On November 14th, I wrapped myself up in a shirt, a scarf, a sweater, and an overcoat in preparation for the frigid morning I was about to face. EH204 was taking a field trip! We were scheduled to catch the morning bus across the street on Arkadelphia. It arrived three minutes before schedule at 9:11AM. There were a few stragglers and one particular busy Bee who just didn’t make it in time. We boarded the warm bus and headed downtown. In no more than seven minutes, we arrived in the heart of Birmingham.

We learned about the Black district and of all the theatres that once occupied 1st and 2nd avenue. We saw the Carver (pictured below), one of the few theatres still standing, which apparently now houses a small jazz museum. And we passed through a structural tribute to the Temptations, covered in ice. As we read the signs that told of its history, professor Glenny Brock flagged down Bee who had been dropped off at the Alabama Theatre. Bee informed us all that the power was out downtown, which led us to the correct conclusion: Today was going to be interesting.


Since Glenny happens to have a key to the Alabama Theatre (pictured below), we took refuge from the chill inside the ticket area under the marquee. There we learned about the history behind one of Alabama’s oldest and still functioning theatres. Each intricate detail of the beautiful decor stays true to the theatre’s original design and made me want to bust open the doors and explore the whole building, camera in hand. Trendy twitter users that we are, we took a class selfie in the ceiling mirror to tweet then headed back out into the cold.
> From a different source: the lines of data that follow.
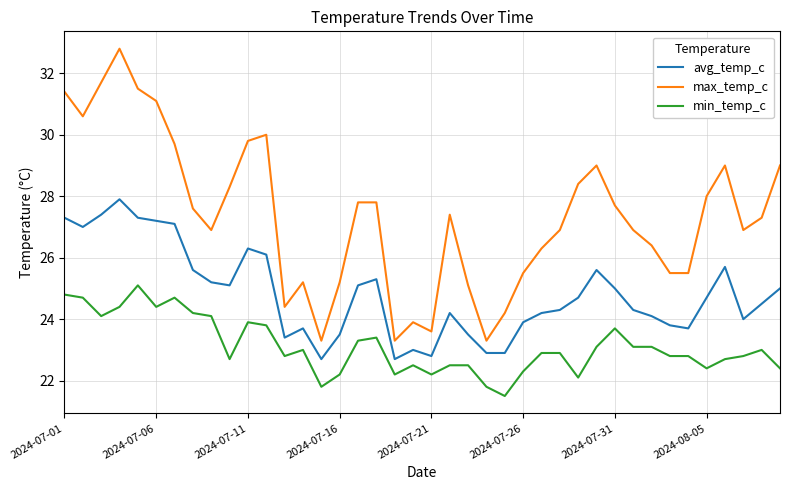

What is the greatest value displayed?

32.8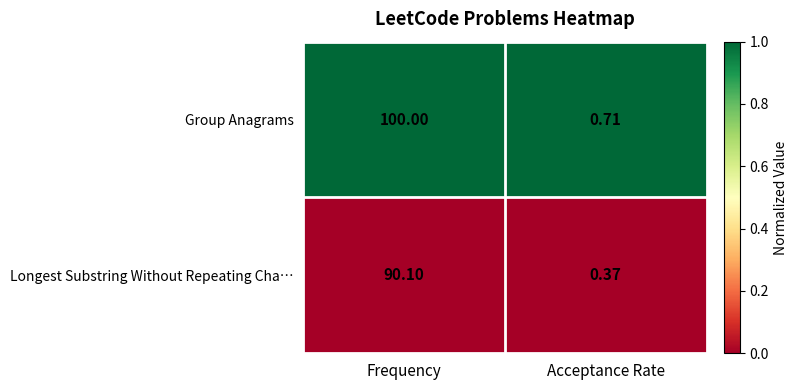

At which label does Group Anagrams reach its peak?

Frequency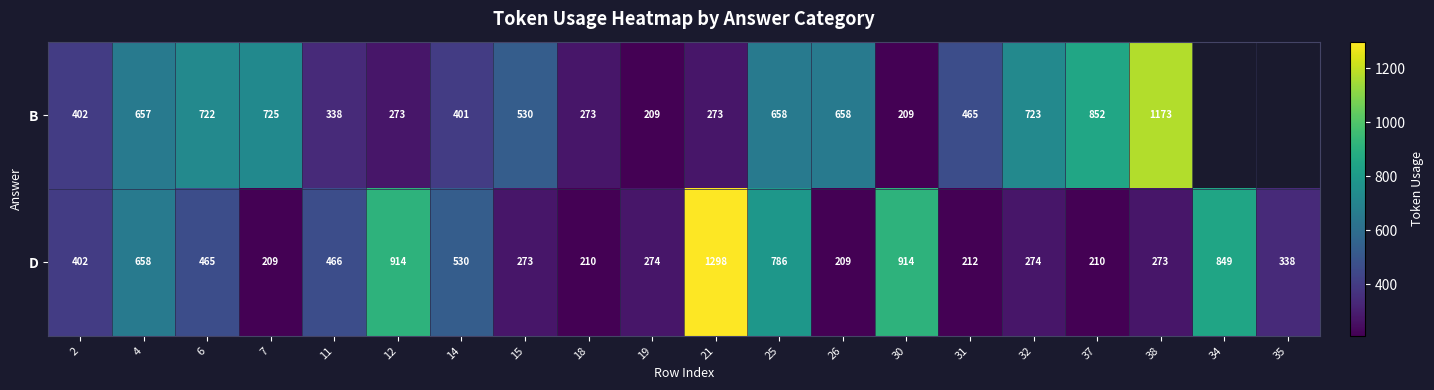

At which label does D reach its peak?

21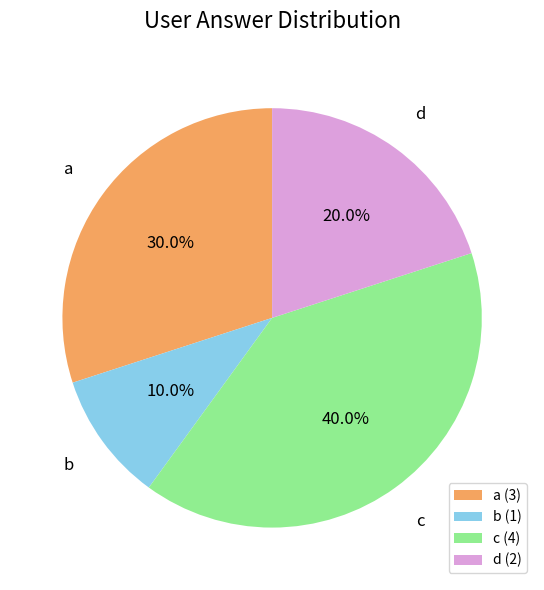

To the nearest percent, what percentage of the pie is b?

10%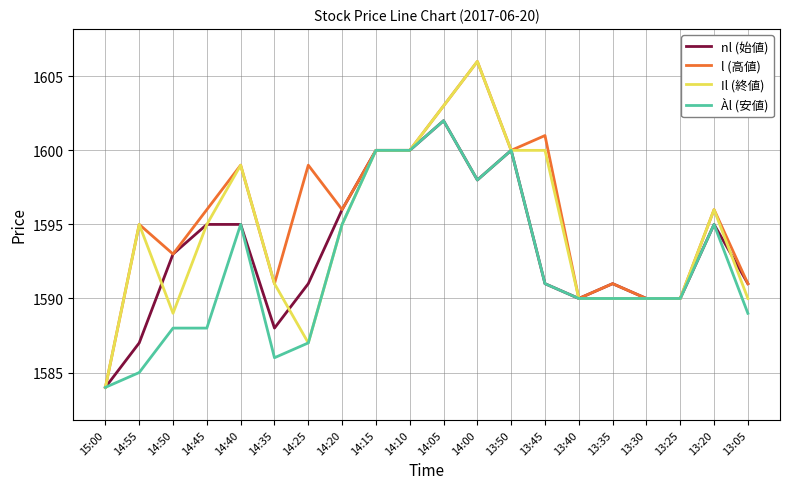

The l (高値) series shows 479 at 14:40. True or false?

False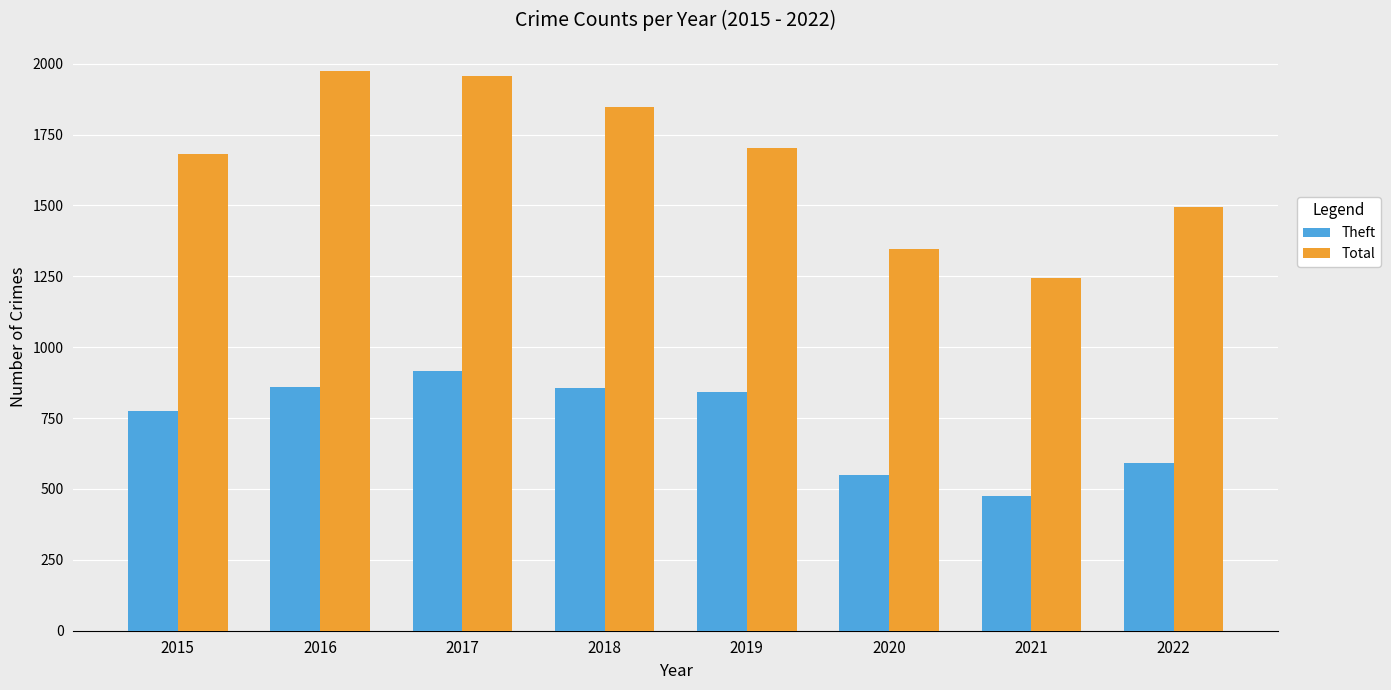

What is the value of the Total bar at the 7th from the left?

1244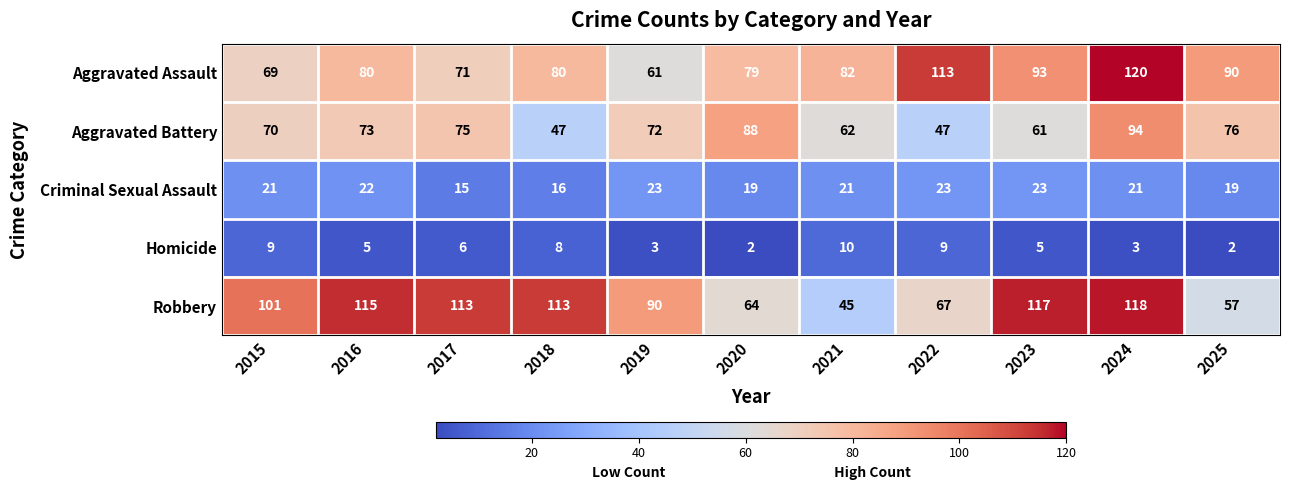

At which label is Homicide closest to 6?

2017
After being kindly greeted by the winter wind, we took to finding another warm escape. Glenny suggested the Continental Bakery Downtown. There were no objections. We strolled down one block and into the cozy cafe. With no shame, we wiped out their entire inventory of morning sandwiches, baked goods, and coffee cups and seated ourselves at a large lavishly decorated table on the second floor. We munched on some satisfying snacks and checked our newsfeeds, naturally.


Though it took much convincing for a few, we then walked back a couple blocks to check out the Peanut Depot. Scattered shells covered the ground outside the entrance. Their 100+ year old roasters inside smelled like metal and, well, peanuts. The gentleman behind the counter told us that because the power had been out, they were just now getting started for the day. He offered us a few different flavors to try like salted and cajun, and a few of us walked out with bags of peanuts in hand.

We then walked through the incandescent Magic City tunnel and arrived at the bus stop. There we stood– the few, the proud, and the really really cold– waiting for 11 long minutes for the 10:00 bus to take us back home to the Hilltop.